Kaipara District councillors at their 2022 swearing-in. Back row, from left: Rachael Williams, Gordon Lambeth, Jonathan Larsen, Mike Howard, Eryn Wilson-Collins, Mark Vincent. Front row: Ron Manderson, Mayor Craig Jepson, Pera Paniora, Ash Nayaar. Photo / Susan Botting
Kaipara District councillors at their 2022 swearing-in. Back row, from left: Rachael Williams, Gordon Lambeth, Jonathan Larsen, Mike Howard, Eryn Wilson-Collins, Mark Vincent. Front row: Ron Manderson, Mayor Craig Jepson, Pera Paniora, Ash Nayaar. Photo / Susan Botting
Kaipara District Council has spent an unplanned $52,000 producing a document that attempts to spell out what legal obligations it has to Māori.
Mayor Craig Jepson claimed the document would serve as a guide for staff, councillors and the public, clarifying obligations and potentially saving the council money in thefuture.
But one councillor has described the paper as “actively anti-Māori”, while another deemed it “bulls***”.
The unbudgeted 127-page document was produced by Wellington law firm Franks Ogilvie and was formally adopted in late July by a narrow 5-4 vote.
Kaipara District Council chief executive Jason Marris commissioned the report after direction from the council’s remuneration and development committee, which oversees his performance and is chaired by Jepson.
Marris said he had not received committee direction on how the document should be used with staff, but he would now consider its implications.
Councillor Eryn Wilson-Collins asked whether staff would be required to follow the Māori interaction ceilings outlined in the document.
“There are many questions around its purpose and where it will go from here,” she said.

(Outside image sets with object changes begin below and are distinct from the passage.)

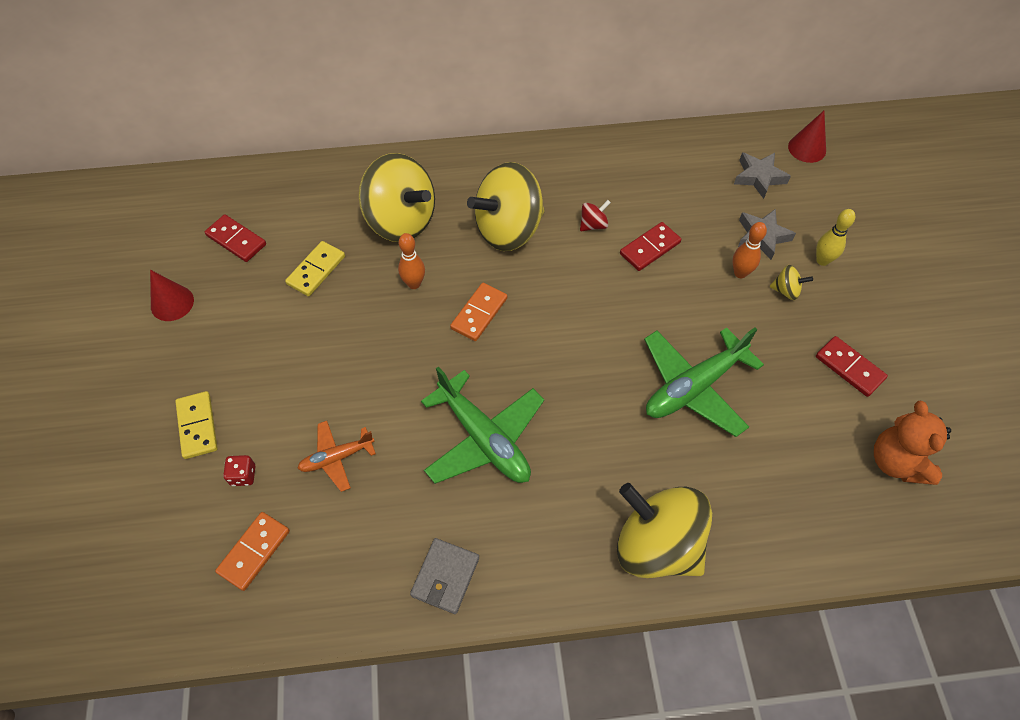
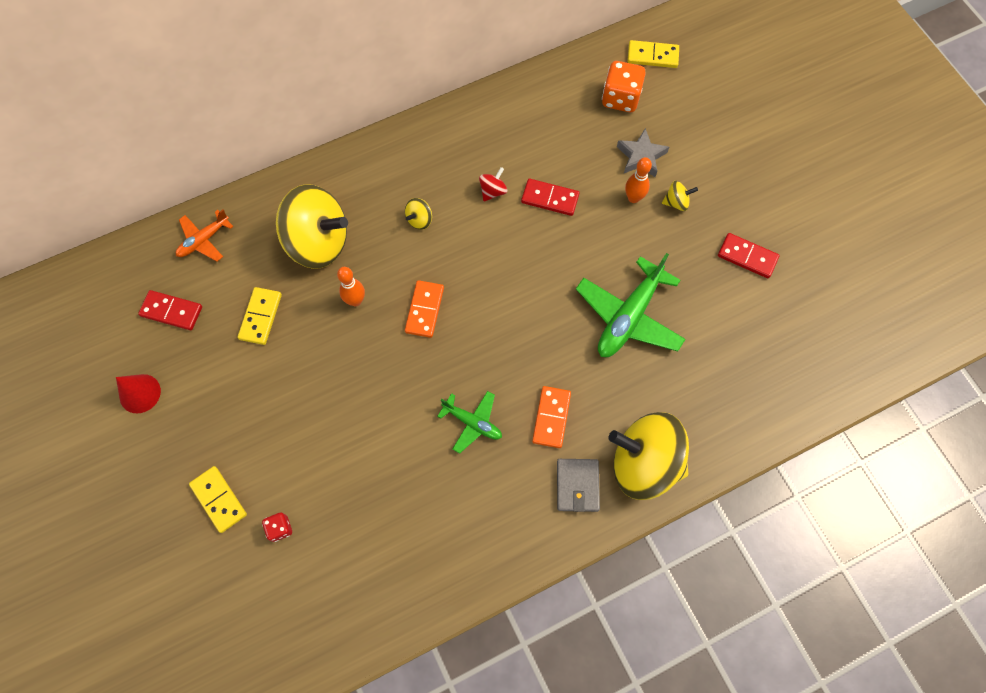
camera: 20 degrees left, 10 degrees up
orange domino [215,512,290,591] -> orange domino moved to [532,386,571,448]
orange plane [297,421,376,492] -> orange plane moved to [176,210,234,261]
grey wallet [410,538,479,614] -> grey wallet moved to [557,459,600,512]
green plane [421,366,544,484] -> green plane [437,391,502,454], size x0.56
yellow spinning top [467,162,545,251] -> yellow spinning top [405,198,432,230], size x0.40
red domino [620,222,681,271] -> red domino turned 75 degrees clockwise [521,179,579,216]
grey star [734,152,791,199] -> orange dice [602,61,646,112]
red cone [788,111,826,163] -> yellow domino [627,40,679,68]
yellow bowling pin [816,209,855,266] -> none
orange teddy bear [874,400,951,485] -> none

She added that, while there was currently no formal direction, she feared the document would serve as the ceiling for council dealings with Māori.

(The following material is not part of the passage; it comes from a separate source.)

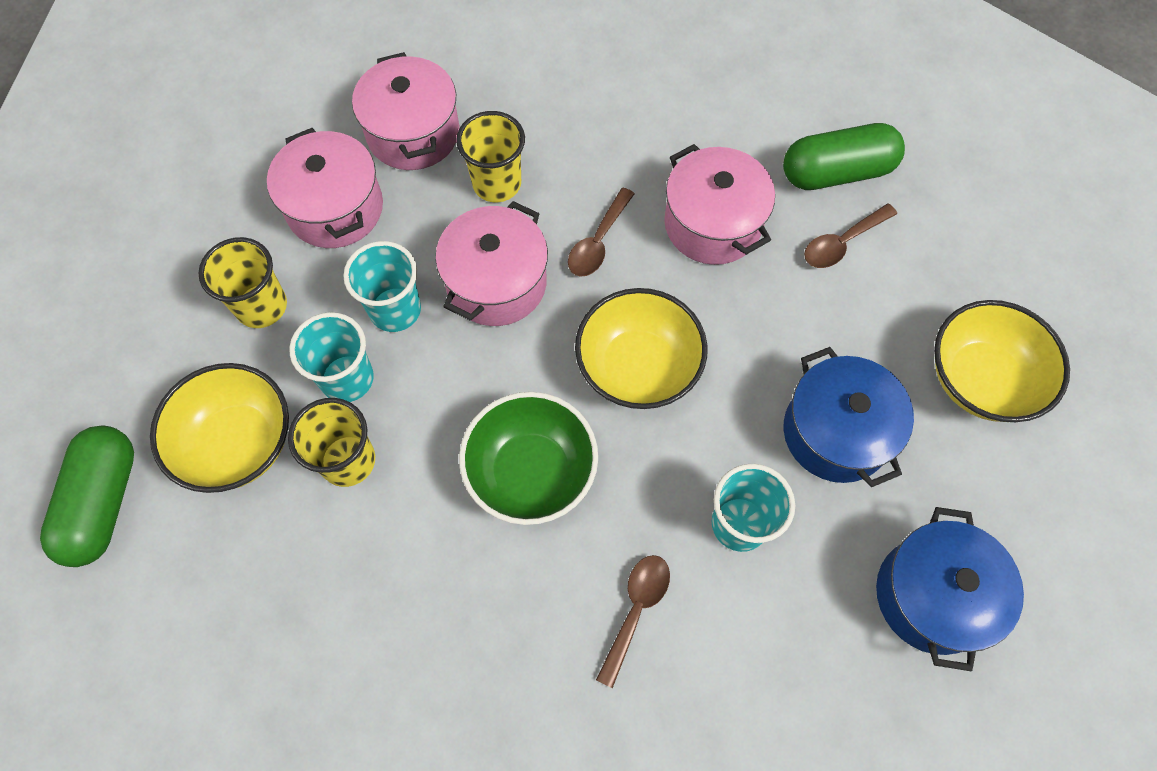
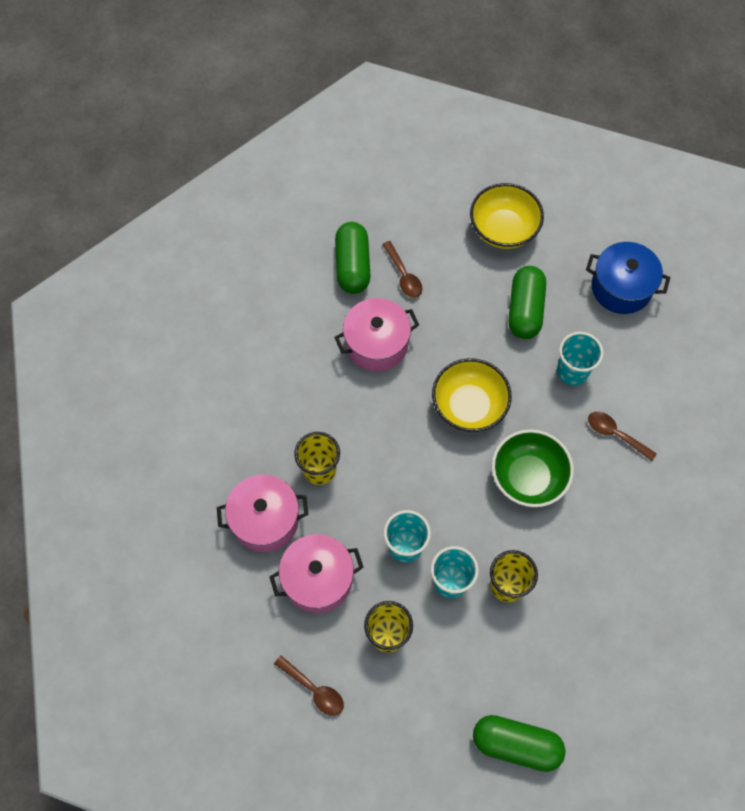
camera: 80 degrees left, 0 degrees up
yellow bowl [150,363,289,493] -> none
pink pot [435,201,548,326] -> none
brown spoon [568,188,635,277] -> brown spoon moved to [274,655,344,716]
blue pot [784,347,914,487] -> green capsule [508,266,546,339]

The document was developed as a single point of reference, summarising and explaining council obligations - or lack of them - to Māori under various laws and frameworks.
These include the Treaty of Waitangi, principles of the Treaty, the Local Government Act 2022, Resource Management Act 1991, Māori Language Act 2016, New Zealand Bill of Rights Act, and the United Nations Declaration on the Rights of Indigenous Peoples.
Jepson said there had not been a single source of information around these previously.
“It provides an opportunity for other councils around New Zealand to follow.”
Kaipara Mayor Craig Jepson. Photo / NZME
The Jepson-chaired remuneration and development committee’s members - Deputy Mayor Jonathan Larsen and councillors Mike Howard, Gordon Lambeth and Rachael Williams - voted to adopt the document.
Howard said the document was worthwhile because it addressed legal obligations rather than misinterpretations.
However, Wilson-Collins described it as “embarrassing” and said she looked forward to a new council after the upcoming elections.
She said community feedback showed concern about ratepayer money being spent on a document that was divisive and politically charged.
“There are a lot of questions that the community have raised with me around the framing of the document.”
She said it falsely claimed that councils were not part of the Crown, and therefore had no real Treaty of Waitangi duties, only those narrowly imposed by statute.
“This is false and misleading.
“While councils are not the Crown in the constitutional sense, courts and the Waitangi Tribunal have repeatedly said Crown obligations can extend to councils where powers or functions are delegated.”
Te Moananui o Kaipara Māori ward councillor Pera Paniora said the report was “bulls***” and an echo chamber of the political positions of some councillors.
She said Jepson, Larsen, Howard, Lambeth and Williams, who had worked on its genesis, should have paid for it themselves.
“It said mana whenua mandates had no statutory basis.”
This was a complete dismissal of hapū and iwi rights, with existing obligations spun as optional.
She said the document repeatedly reinforced the idea that a council’s obligation was to general community democracy, as if that were incompatible with upholding Māori rights.
It referred to the Waitangi Tribunal as non-binding and nearly irrelevant to council operations.
She said the report was politically biased and echoed rhetoric from NZ First, Act, and other narratives opposed to co-governance.